5. Motivation for HMML and MML:
The rationale for using heterogeneous Granger models and MML-based feature selection should be articulated more clearly for readers unfamiliar with these frameworks. What concrete limitations of classical Granger models does HMML overcome, especially in environmental data contexts?
6. Model Evaluation:
While the tool is applied across several datasets, the evaluation lacks clear performance metrics or validation benchmarks. For example:
How does the tool’s output compare with known or simulated ground-truth causal structures?
Are the inferred relationships stable across time windows and locations?
Could precision/recall, consistency, or information gain be reported?
7. Synthetic Data Use:
The paper uses semi-synthetic datasets (e.g., for PV and wind), but the construction process needs to be described in more detail. How realistic are these datasets? What modeling assumptions underlie their creation, and what uncertainties are introduced?
8. Link Functions and GLMs:
More explanation is needed regarding the choice of link functions and distributions within the exponential family. Were they selected empirically, or based on expert input? Was model fit compared across different options?
9. Scalability and Runtime:
Please provide information on the computational cost of using HMMLVis, particularly with sliding windows and larger variable sets. How long does one window take to process?
Minor Comments
1. Throughout the manuscript, some notations (e.g., β\betaβ, η\etaη, indices i,j,ti, j, ti,j,t) are inconsistently formatted—sometimes in plain text, sometimes in math mode. Ensuring typographic and notational consistency across all equations and text would improve professionalism.

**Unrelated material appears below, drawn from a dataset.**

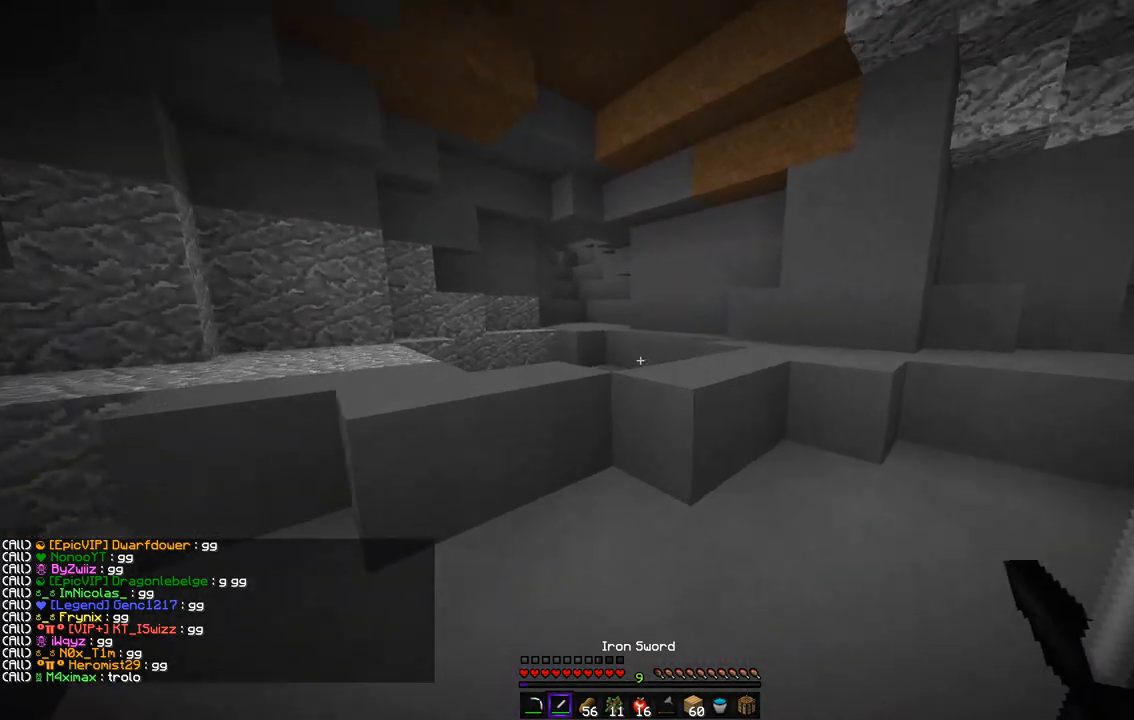
{"keys": ["d", "z"], "mouse": [], "events": [[201, "d", "down"]]}
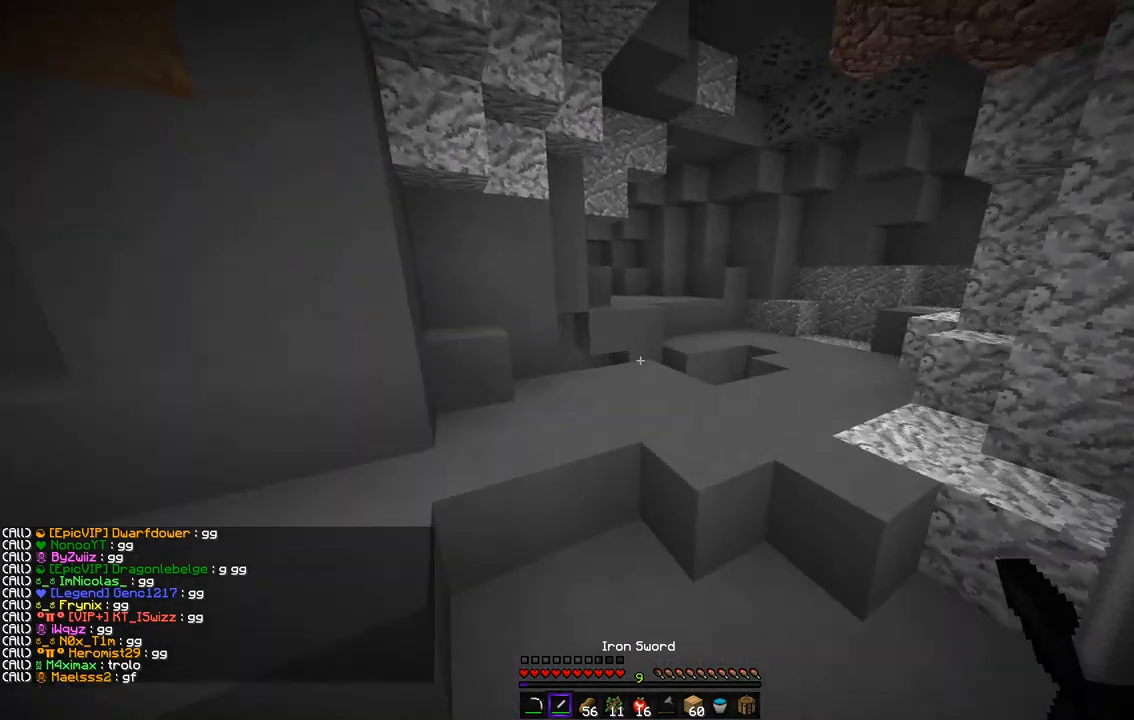
{"keys": ["q", "z"], "mouse": [], "events": [[269, "d", "up"], [303, "q", "down"]]}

2. While most figures are labeled, some captions could be more descriptive to help readers interpret them without referring back to the main text. For example, indicate clearly what variables or locations the time series refer to, what color scales represent, or whether the visualizations correspond to real or synthetic datasets.
3. The abstract currently blends methodology and application without clearly delineating the main contribution. Consider restructuring it into: (1) motivation, (2) method, (3) key results, (4) broader implications—to improve clarity and impact for readers scanning the abstract alone.
4. Some sentences are overly long or have ambiguous phrasing, particularly in Sections 2 and 4. For instance, compound sentences mixing mathematical definitions and explanatory text can be split for better readability. A careful language edit would improve clarity.
5. Check reference formatting for consistency (e.g., Behzadi et al. (2019) vs. Behzadi et al., 2019). Ensure all references are cited in a consistent style and match the GMD citation standards.